▸ **EXCERPTED DATA**:
****************
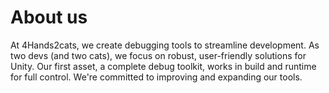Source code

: 
# About us

At 4Hands2cats, we create debugging tools to streamline development. As two devs (and two cats), we focus on robust, user-friendly solutions for Unity. Our first asset, a complete debug toolkit, works in build and runtime for full control. We're committed to improving and expanding our tools.
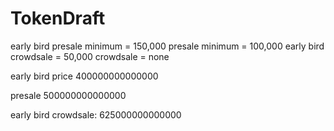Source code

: # TokenDraft

early bird  presale minimum = 150,000
presale minimum = 100,000
early bird crowdsale = 50,000
crowdsale = none


early bird price 400000000000000

presale 500000000000000

early bird crowdsale: 625000000000000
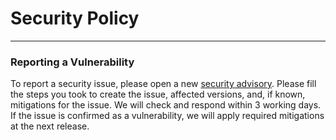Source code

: # Security Policy
---
### Reporting a Vulnerability

To report a security issue, please open a new [security advisory](https://github.com/zinja-coder/jadx-ai/security/advisories). Please fill the steps you took to create the issue, affected versions, and, if known, mitigations for the issue. We will check and respond within 3 working days. If the issue is confirmed as a vulnerability, we will apply required mitigations at the next release.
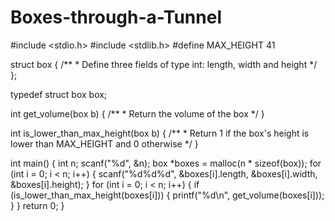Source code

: # Boxes-through-a-Tunnel

#include <stdio.h>
#include <stdlib.h>
#define MAX_HEIGHT 41

struct box
{
	/**
	* Define three fields of type int: length, width and height
	*/
};

typedef struct box box;

int get_volume(box b) {
	/**
	* Return the volume of the box
	*/
}

int is_lower_than_max_height(box b) {
	/**
	* Return 1 if the box's height is lower than MAX_HEIGHT and 0 otherwise
	*/
}

int main()
{
	int n;
	scanf("%d", &n);
	box *boxes = malloc(n * sizeof(box));
	for (int i = 0; i < n; i++) {
		scanf("%d%d%d", &boxes[i].length, &boxes[i].width, &boxes[i].height);
	}
	for (int i = 0; i < n; i++) {
		if (is_lower_than_max_height(boxes[i])) {
			printf("%d\n", get_volume(boxes[i]));
		}
	}
	return 0;
}
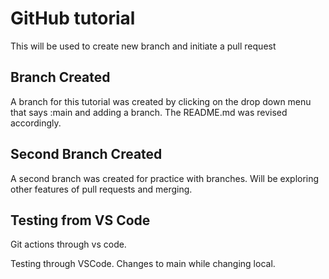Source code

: # GitHub tutorial

This will be used to create new branch and initiate a pull request

## Branch Created

A branch for this tutorial was created by clicking on the drop down menu that says :main and adding a branch.
The README.md was revised accordingly.

## Second Branch Created

A second branch was created for practice with branches. Will be exploring other features of pull requests and merging.

## Testing from VS Code

Git actions through vs code.

Testing through VSCode. Changes to main while changing local.
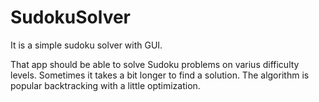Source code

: # SudokuSolver
It is a simple sudoku solver with GUI.

That app should be able to solve Sudoku problems on varius difficulty levels. 
Sometimes it takes a bit longer to find a solution.
The algorithm is popular backtracking with a little optimization.
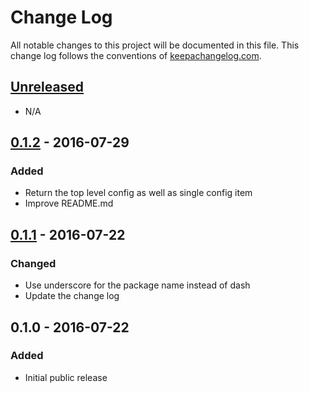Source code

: # Change Log

All notable changes to this project will be documented in this file. This change log follows the conventions of [keepachangelog.com](http://keepachangelog.com/).

## [Unreleased]

- N/A

## [0.1.2] - 2016-07-29

### Added

- Return the top level config as well as single config item
- Improve README.md

## [0.1.1] - 2016-07-22

### Changed

- Use underscore for the package name instead of dash
- Update the change log

## 0.1.0 - 2016-07-22

### Added

- Initial public release

[Unreleased]: https://github.com/agilecreativity/easy-config/compare/0.1.2...HEAD
[0.1.2]: https://github.com/agilecreativity/easy-config/compare/0.1.1...0.1.2
[0.1.1]: https://github.com/agilecreativity/easy-config/compare/0.1.0...0.1.1
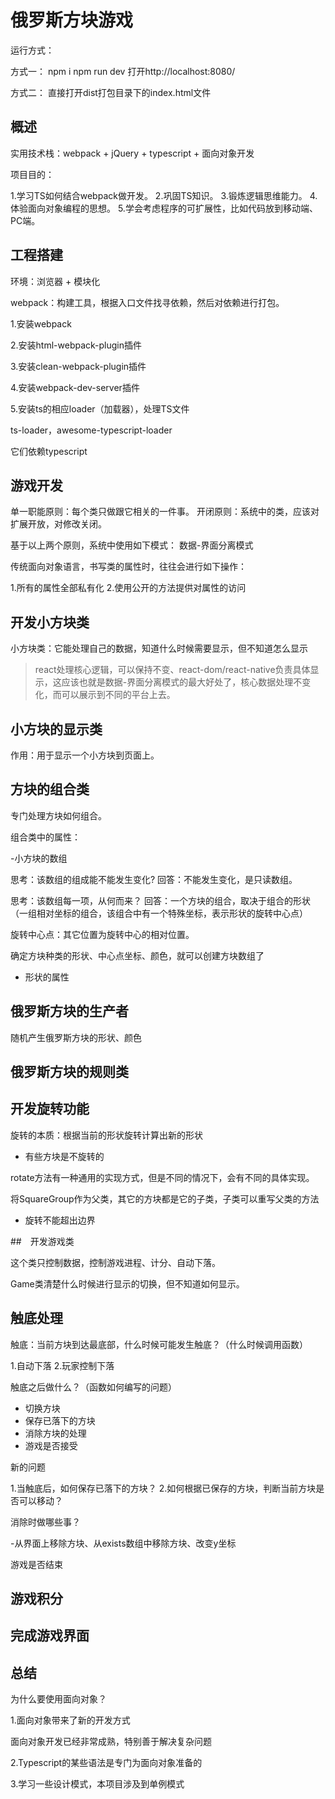 # 俄罗斯方块游戏

运行方式：

方式一：
npm i
npm run dev
打开http://localhost:8080/

方式二：
直接打开dist打包目录下的index.html文件

## 概述

实用技术栈：webpack + jQuery + typescript + 面向对象开发

项目目的：

1.学习TS如何结合webpack做开发。
2.巩固TS知识。
3.锻炼逻辑思维能力。
4.体验面向对象编程的思想。
5.学会考虑程序的可扩展性，比如代码放到移动端、PC端。


## 工程搭建

环境：浏览器 + 模块化

webpack：构建工具，根据入口文件找寻依赖，然后对依赖进行打包。

1.安装webpack

2.安装html-webpack-plugin插件

3.安装clean-webpack-plugin插件

4.安装webpack-dev-server插件

5.安装ts的相应loader（加载器），处理TS文件

ts-loader，awesome-typescript-loader

它们依赖typescript

## 游戏开发

单一职能原则：每个类只做跟它相关的一件事。
开闭原则：系统中的类，应该对扩展开放，对修改关闭。

基于以上两个原则，系统中使用如下模式：
数据-界面分离模式

传统面向对象语言，书写类的属性时，往往会进行如下操作：

1.所有的属性全部私有化
2.使用公开的方法提供对属性的访问

## 开发小方块类

小方块类：它能处理自己的数据，知道什么时候需要显示，但不知道怎么显示

> react处理核心逻辑，可以保持不变、react-dom/react-native负责具体显示，这应该也就是数据-界面分离模式的最大好处了，核心数据处理不变化，而可以展示到不同的平台上去。

## 小方块的显示类

作用：用于显示一个小方块到页面上。

## 方块的组合类

专门处理方块如何组合。

组合类中的属性：

-小方块的数组

思考：该数组的组成能不能发生变化?
回答：不能发生变化，是只读数组。

思考：该数组每一项，从何而来？
回答：一个方块的组合，取决于组合的形状（一组相对坐标的组合，该组合中有一个特殊坐标，表示形状的旋转中心点）

旋转中心点：其它位置为旋转中心的相对位置。

确定方块种类的形状、中心点坐标、颜色，就可以创建方块数组了

- 形状的属性

## 俄罗斯方块的生产者

随机产生俄罗斯方块的形状、颜色

## 俄罗斯方块的规则类

## 开发旋转功能

旋转的本质：根据当前的形状旋转计算出新的形状

- 有些方块是不旋转的

rotate方法有一种通用的实现方式，但是不同的情况下，会有不同的具体实现。

将SquareGroup作为父类，其它的方块都是它的子类，子类可以重写父类的方法

- 旋转不能超出边界

##　开发游戏类

这个类只控制数据，控制游戏进程、计分、自动下落。

Game类清楚什么时候进行显示的切换，但不知道如何显示。

## 触底处理

触底：当前方块到达最底部，什么时候可能发生触底？（什么时候调用函数）

1.自动下落
2.玩家控制下落

触底之后做什么？（函数如何编写的问题）

- 切换方块
- 保存已落下的方块
- 消除方块的处理
- 游戏是否接受

新的问题

1.当触底后，如何保存已落下的方块？
2.如何根据已保存的方块，判断当前方块是否可以移动？

消除时做哪些事？

-从界面上移除方块、从exists数组中移除方块、改变y坐标

游戏是否结束

## 游戏积分

## 完成游戏界面

## 总结

为什么要使用面向对象？

1.面向对象带来了新的开发方式

面向对象开发已经非常成熟，特别善于解决复杂问题

2.Typescript的某些语法是专门为面向对象准备的

3.学习一些设计模式，本项目涉及到单例模式
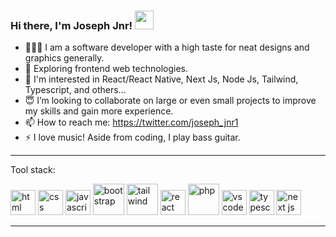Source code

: ### Hi there, I'm Joseph Jnr! <img src="https://raw.githubusercontent.com/MartinHeinz/MartinHeinz/master/wave.gif" width="30px">


- 👨🏾‍💻 I am a software developer with a high taste for neat designs and graphics generally.
- 🔭 Exploring frontend web technologies.
- 🤔 I'm interested in React/React Native, Next Js, Node Js, Tailwind, Typescript, and others...
- 😇 I’m looking to collaborate on large or even small projects to improve my skills and gain more experience.
- 📫 How to reach me: https://twitter.com/joseph_jnr1
- ⚡ I love music! Aside from coding, I play bass guitar.

---
Tool stack:

<img src="https://cdn.worldvectorlogo.com/logos/html-1.svg" alt="html" width="40"> <img src="https://cdn.worldvectorlogo.com/logos/css-3.svg" alt="css" width="40"> <img src="https://raw.githubusercontent.com/danielcranney/readme-generator/main/public/icons/skills/javascript-colored.svg" alt="javascript" width="40"> <img src="https://cdn.worldvectorlogo.com/logos/bootstrap-5-1.svg" alt="bootstrap" width="50"> <img src="https://cdn.worldvectorlogo.com/logos/tailwind-css-2.svg" alt="tailwind" width="50"> <img src="https://cdn.worldvectorlogo.com/logos/react-2.svg" alt="react" width="40"> <img src="https://www.php.net//images/logos/new-php-logo.svg" alt="php" width="50"> <img src="https://cdn.worldvectorlogo.com/logos/visual-studio-code-1.svg" alt="vs code" width="40"> <img src="https://cdn.worldvectorlogo.com/logos/typescript.svg" alt="typescript" width="40"> <img src="https://cdn.worldvectorlogo.com/logos/next-js.svg" alt="next js" width="40">

---

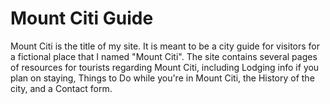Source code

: # Mount Citi Guide

Mount Citi is the title of my site. It is meant to be a city guide for visitors for a fictional place that I named "Mount Citi". 
The site contains several pages of resources for tourists regarding Mount Citi, including Lodging info if you plan on staying, Things to Do while you're in Mount Citi, the History of the city, and a Contact form.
****************
If a line in the entries above contains the word "plugin插件", copy it.

2.安装html-webpack-plugin插件
3.安装clean-webpack-plugin插件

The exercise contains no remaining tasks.